Solectron - Re-inventing itself



If it is to survive as a prosperous, profitable company, Solectron must find a way to re-invent itself.

Solectron operates a business where it must generate profits from margins that can be paper-thin. This requires the firm to squeeze out every cent of profit to stay afloat, and leaves it vulnerable to changing economic conditions.

Last year, it reported a net loss of $2.6 billion. While the result can in part be attributed to the global economic downturn, Solectron must nevertheless address why its losses reach this scale.

In an effort to save expenses, it has cut 30,000 jobs in places like south Wales where it used to base factories.

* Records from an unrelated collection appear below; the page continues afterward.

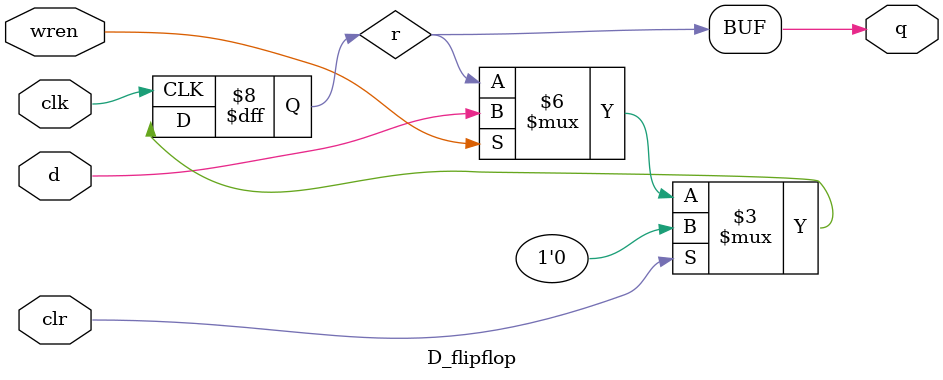
<source format=v>
module D_flipflop (q, d, clr, clk, wren);
	input d;
	input	clr, clk, wren;
	output q;
	reg r;
	always @(posedge clk)
	begin
		if (wren) begin
			r = d;
		end
		if (clr) begin
			r = 1'b0;
		end
	end
	assign q = r;
endmodule

</source>
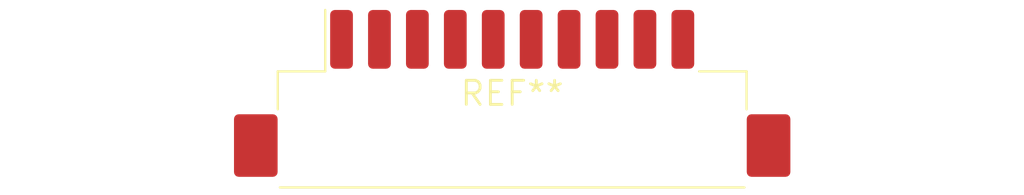
<source format=kicad_pcb>
(kicad_pcb (version 20240108) (generator pcbnew)

  (general
    (thickness 1.6)
  )

  (paper "A4")
  (layers
    (0 "F.Cu" signal)
    (31 "B.Cu" signal)
    (32 "B.Adhes" user "B.Adhesive")
    (33 "F.Adhes" user "F.Adhesive")
    (34 "B.Paste" user)
    (35 "F.Paste" user)
    (36 "B.SilkS" user "B.Silkscreen")
    (37 "F.SilkS" user "F.Silkscreen")
    (38 "B.Mask" user)
    (39 "F.Mask" user)
    (40 "Dwgs.User" user "User.Drawings")
    (41 "Cmts.User" user "User.Comments")
    (42 "Eco1.User" user "User.Eco1")
    (43 "Eco2.User" user "User.Eco2")
    (44 "Edge.Cuts" user)
    (45 "Margin" user)
    (46 "B.CrtYd" user "B.Courtyard")
    (47 "F.CrtYd" user "F.Courtyard")
    (48 "B.Fab" user)
    (49 "F.Fab" user)
    (50 "User.1" user)
    (51 "User.2" user)
    (52 "User.3" user)
    (53 "User.4" user)
    (54 "User.5" user)
    (55 "User.6" user)
    (56 "User.7" user)
    (57 "User.8" user)
    (58 "User.9" user)
  )

  (setup
    (pad_to_mask_clearance 0)
    (pcbplotparams
      (layerselection 0x00010fc_ffffffff)
      (plot_on_all_layers_selection 0x0000000_00000000)
      (disableapertmacros false)
      (usegerberextensions false)
      (usegerberattributes false)
      (usegerberadvancedattributes false)
      (creategerberjobfile false)
      (dashed_line_dash_ratio 12.000000)
      (dashed_line_gap_ratio 3.000000)
      (svgprecision 4)
      (plotframeref false)
      (viasonmask false)
      (mode 1)
      (useauxorigin false)
      (hpglpennumber 1)
      (hpglpenspeed 20)
      (hpglpendiameter 15.000000)
      (dxfpolygonmode false)
      (dxfimperialunits false)
      (dxfusepcbnewfont false)
      (psnegative false)
      (psa4output false)
      (plotreference false)
      (plotvalue false)
      (plotinvisibletext false)
      (sketchpadsonfab false)
      (subtractmaskfromsilk false)
      (outputformat 1)
      (mirror false)
      (drillshape 1)
      (scaleselection 1)
      (outputdirectory "")
    )
  )

  (net 0 "")

  (footprint "Hirose_DF3EA-10P-2H_1x10-1MP_P2.00mm_Horizontal" (layer "F.Cu") (at 0 0))

)

</source>
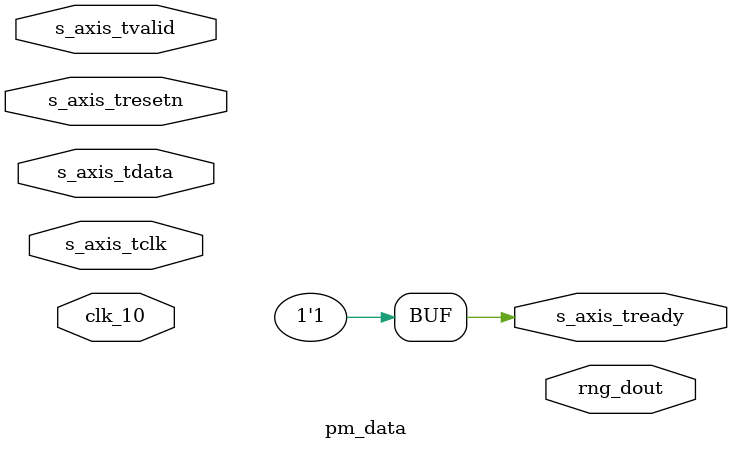
<source format=v>
`timescale 1ns / 1ps


module pm_data(
    input wire                                    s_axis_tclk,
    input wire                                    s_axis_tresetn,
    input wire [127 : 0]                          s_axis_tdata,
    input wire                                    s_axis_tvalid,
//      input wire s_axis_tlast,
    output wire                                   s_axis_tready,

    input clk_10,
    // output wire [13:0] rd_data_count,
    // output wire [11:0] wr_data_count,
    output wire [15:0]       rng_dout

    // output wire prog_empty,
    // output wire prog_full,
    // output wire full,
    // output wire empty

    );
assign s_axis_tready = 1'b1;

// fifo_128x16 rng_fifo (
//   .rst(!s_axis_tresetn),                              // input wire rst
//   .wr_clk(s_axis_tclk),                        // input wire wr_clk
//   .rd_clk(clk_10),                        // input wire rd_clk
//   .din(s_axis_tdata),                              // input wire [127 : 0] din
//   .wr_en(1'b1),                          // input wire wr_en
//   .rd_en(1'b1),                          // input wire rd_en
//   .dout(rng_dout),                            // output wire [15 : 0] dout
//   .full(),                            // output wire full
//   .almost_full(),              // output wire almost_full
//   .empty(),                          // output wire empty
//   .almost_empty(),            // output wire almost_empty
//   .rd_data_count(),          // output wire [13 : 0] rd_data_count
//   .wr_data_count(),          // output wire [10 : 0] wr_data_count
//   .wr_rst_busy(),              // output wire wr_rst_busy
//   .rd_rst_busy()              // output wire rd_rst_busy
// );
endmodule

</source>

Now it has relocated the centre of its European manufacturing operations to Romania where wage levels are around an eighth of what they are in Western Europe.

Taking advantage of low wage locations is not going to solve Solectronís economic problems though. Its Romanian factory just outside the town of Timisoara, is well-ordered, bristling with technology, and works 24 hours a day, seven days a week. But Labour only makes up 10 to 15 percent of the final price of the products it makes.

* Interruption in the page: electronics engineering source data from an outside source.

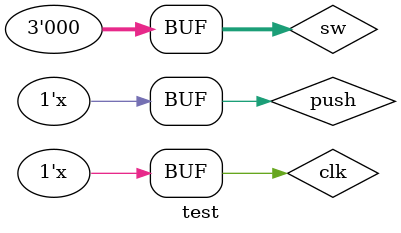
<source format=v>
`timescale 1ns / 1ps
 
module test(
    );
reg clk;
reg [2:0] sw;
wire [7:0] SG;
wire [3:0] AN;
wire finished;
reg push;
initial sw=3'b000;
init run(.CLK(clk),.SW(sw),.SG(SG),.AN(AN),.finished(finished),.one_step(push));
initial clk=0;
always #5 clk=~clk;
initial push=0;
always #500 push=~push;
endmodule

</source>
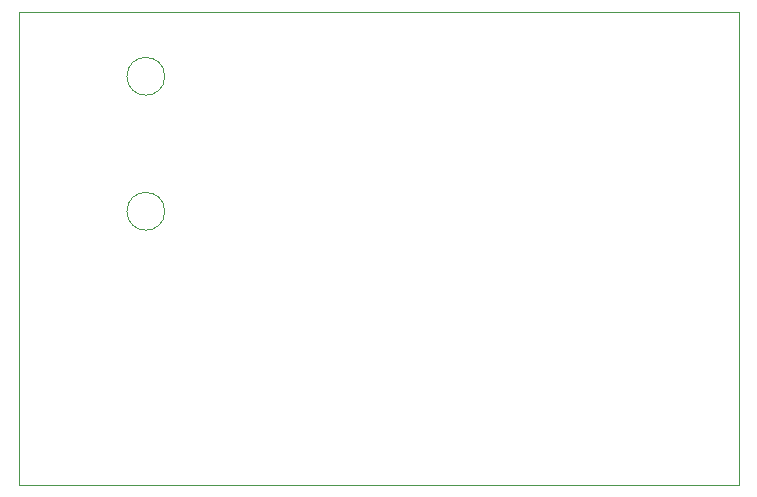
<source format=gm1>
G04 #@! TF.GenerationSoftware,KiCad,Pcbnew,6.0.9*
G04 #@! TF.CreationDate,2023-03-07T12:57:11+01:00*
G04 #@! TF.ProjectId,injection-controller,696e6a65-6374-4696-9f6e-2d636f6e7472,rev?*
G04 #@! TF.SameCoordinates,Original*
G04 #@! TF.FileFunction,Profile,NP*
%FSLAX46Y46*%
G04 Gerber Fmt 4.6, Leading zero omitted, Abs format (unit mm)*
G04 Created by KiCad (PCBNEW 6.0.9) date 2023-03-07 12:57:11*
%MOMM*%
%LPD*%
G01*
G04 APERTURE LIST*
G04 #@! TA.AperFunction,Profile*
%ADD10C,0.100000*%
G04 #@! TD*
G04 #@! TA.AperFunction,Profile*
%ADD11C,0.120000*%
G04 #@! TD*
G04 APERTURE END LIST*
D10*
X118970000Y-120030000D02*
X179930000Y-120030000D01*
X179930000Y-120030000D02*
X179930000Y-80030000D01*
X179930000Y-80030000D02*
X118970000Y-80030000D01*
X118970000Y-80030000D02*
X118970000Y-120030000D01*
D11*
G04 #@! TO.C,J1*
X131340000Y-96895000D02*
G75*
G03*
X131340000Y-96895000I-1600000J0D01*
G01*
X131340000Y-85465000D02*
G75*
G03*
X131340000Y-85465000I-1600000J0D01*
G01*
G04 #@! TD*
M02*

</source>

Solectron must find other ways of cost-cutting and earning income. This has prompted it to look outside its own factories, to those of its suppliers.

Believing that there's money to be made by selling its intellectual skills, Solectron wants to widen the scope of its manufacturing services. It now wants to help its customers design and develop their products in the first place.

In effect, Solectron aims to tell its suppliers how to run their businesses more efficiently, and, critically, take a share of the savings that are made.

The President of the company's European division, Kurt Colehower, explained the strategy to us. "The real key to our success is based on how we actually set up the supply chain; how we make sure that we're negotiating and working with the best suppliers to position the parts to manufacture the goods, because a lot of the cost of manufacturing is determined far in advance of it actually getting into the factory."

This approach raises a danger that Solectron will eventually "consume" its own customers and suppliers by running much of what used to be their business. But Colehower emphatically asserts this will not occur, that there is a line over which the firm will not step. Namely, there will never be a Solectron brand.
What is clear is that as Solectron changes, it is squeezing itself into some unexpected and strange new shapes.